### THE TASK
Please copy the records from the line with "pose: elev=52.9 azim=125.3" to the line with "Dot at: (252, 129)", both ends included, leaving the pictures out. Keep the pose lines and their dot positions as they are. In the answers, multiply the dot coordinates by 2.25 and round them to whole numbers, with halves rounded up.

### SOURCE MATERIAL
↓

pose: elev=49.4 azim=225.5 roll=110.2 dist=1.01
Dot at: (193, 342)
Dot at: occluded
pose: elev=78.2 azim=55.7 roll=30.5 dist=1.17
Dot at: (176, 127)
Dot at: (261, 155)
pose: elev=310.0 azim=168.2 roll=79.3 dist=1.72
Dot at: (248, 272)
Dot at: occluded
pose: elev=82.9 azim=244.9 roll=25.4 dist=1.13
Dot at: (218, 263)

↑
↓

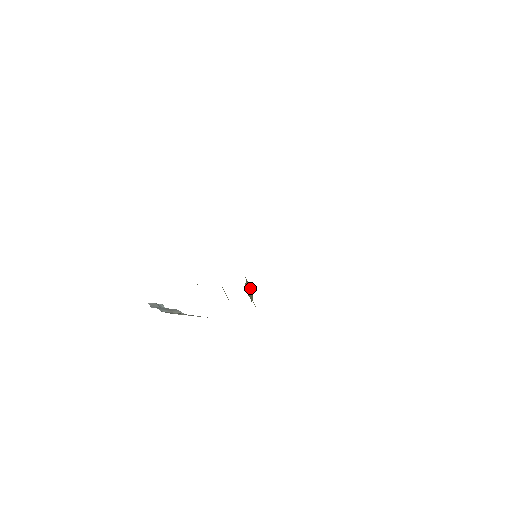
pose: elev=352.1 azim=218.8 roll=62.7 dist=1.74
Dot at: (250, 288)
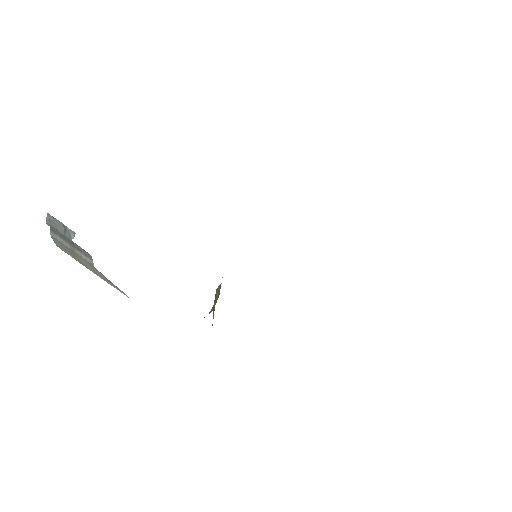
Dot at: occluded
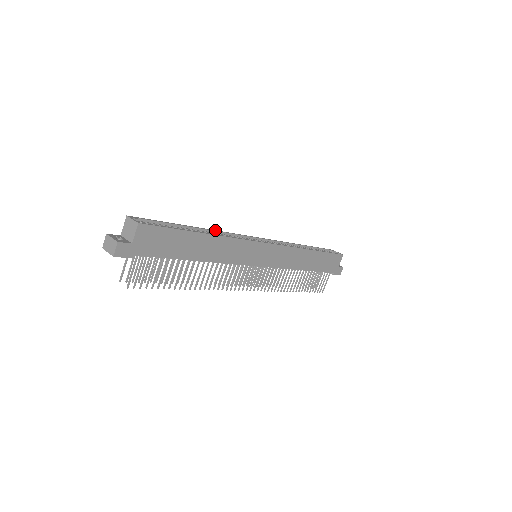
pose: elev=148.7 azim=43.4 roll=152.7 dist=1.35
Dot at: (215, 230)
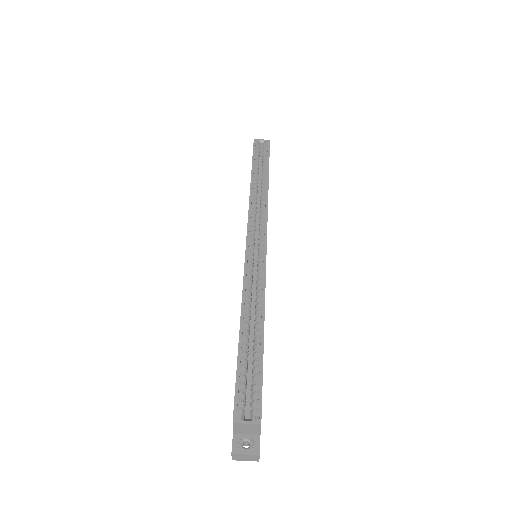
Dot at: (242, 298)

↑
↓

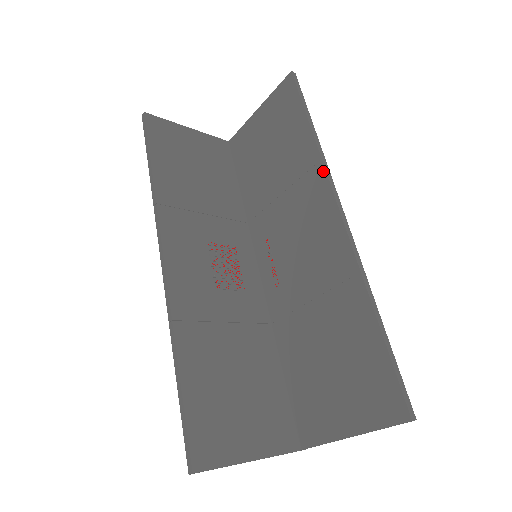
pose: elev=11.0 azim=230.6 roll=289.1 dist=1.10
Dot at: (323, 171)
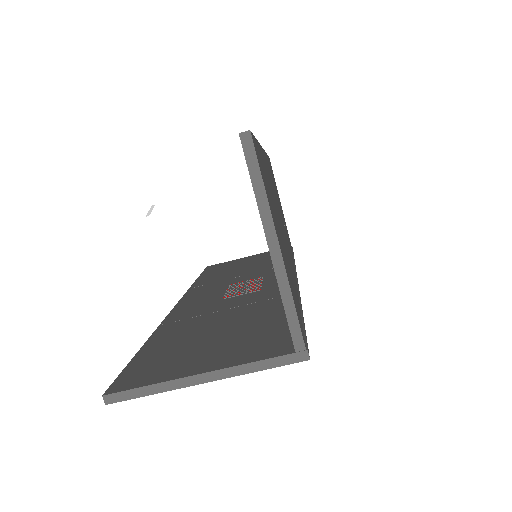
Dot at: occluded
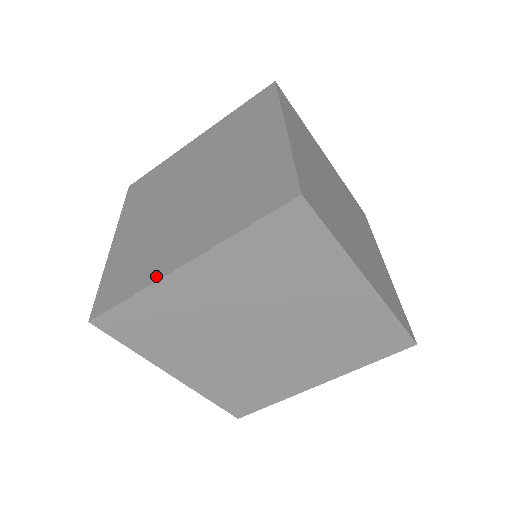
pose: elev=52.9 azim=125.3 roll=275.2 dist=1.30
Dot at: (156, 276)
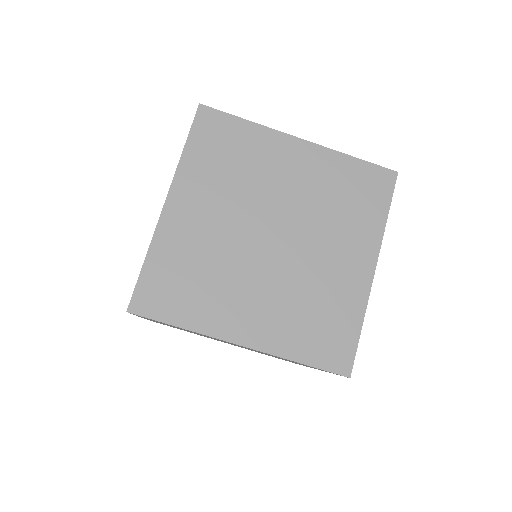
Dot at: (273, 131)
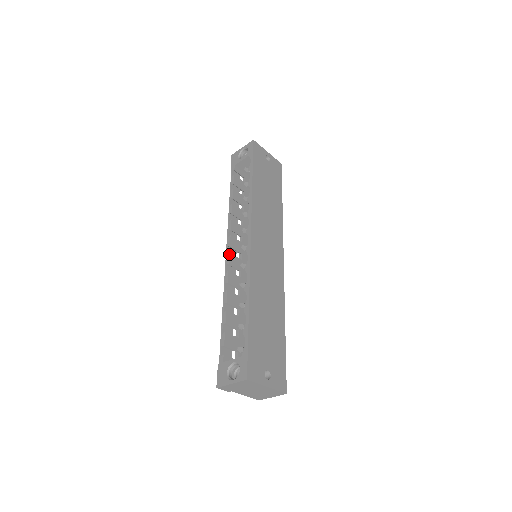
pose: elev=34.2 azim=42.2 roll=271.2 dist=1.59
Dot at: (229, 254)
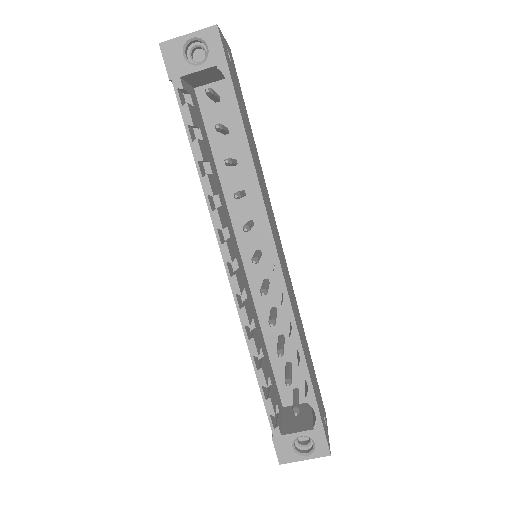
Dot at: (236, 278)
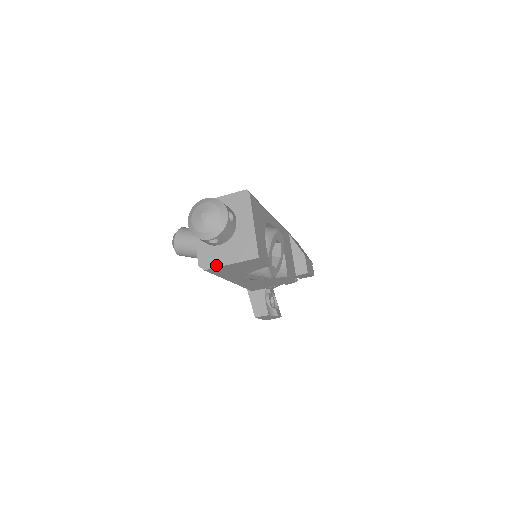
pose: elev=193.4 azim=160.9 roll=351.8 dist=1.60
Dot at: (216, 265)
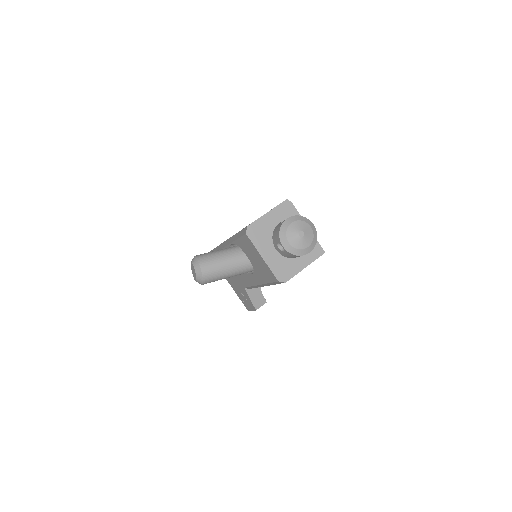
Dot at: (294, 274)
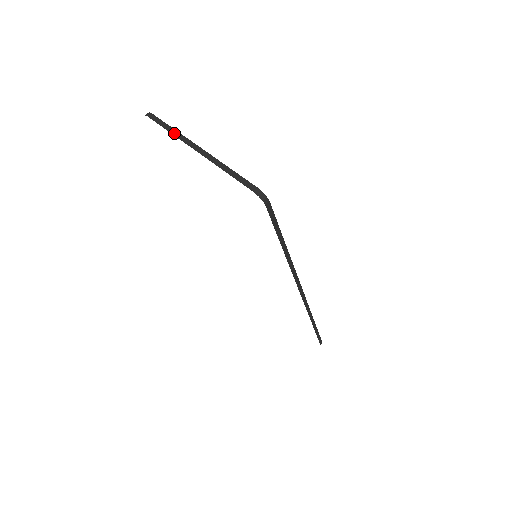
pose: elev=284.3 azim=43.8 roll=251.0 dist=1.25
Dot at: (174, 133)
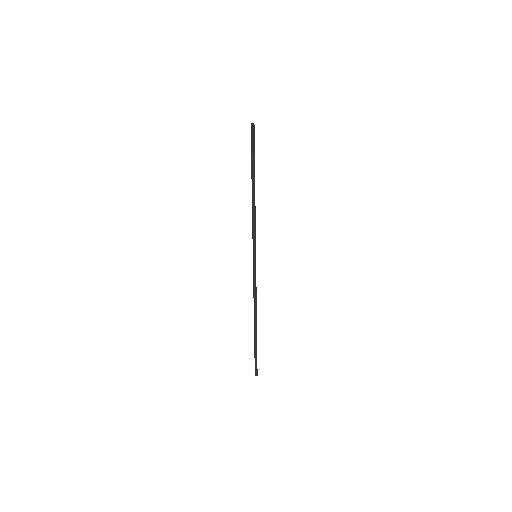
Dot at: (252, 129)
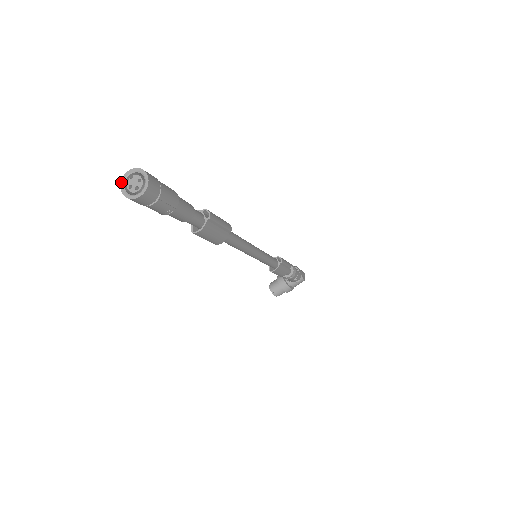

↑

### SOLUTION TO THIS TASK
pose: elev=52.9 azim=125.3 roll=275.2 dist=1.30
Dot at: (156, 276)
Dot at: (614, 295)
pose: elev=34.2 azim=42.2 roll=271.2 dist=1.59
Dot at: (229, 254)
Dot at: (531, 626)
pose: elev=193.4 azim=160.9 roll=351.8 dist=1.60
Dot at: (216, 265)
Dot at: (662, 617)
pose: elev=284.3 azim=43.8 roll=251.0 dist=1.25
Dot at: (174, 133)
Dot at: (567, 290)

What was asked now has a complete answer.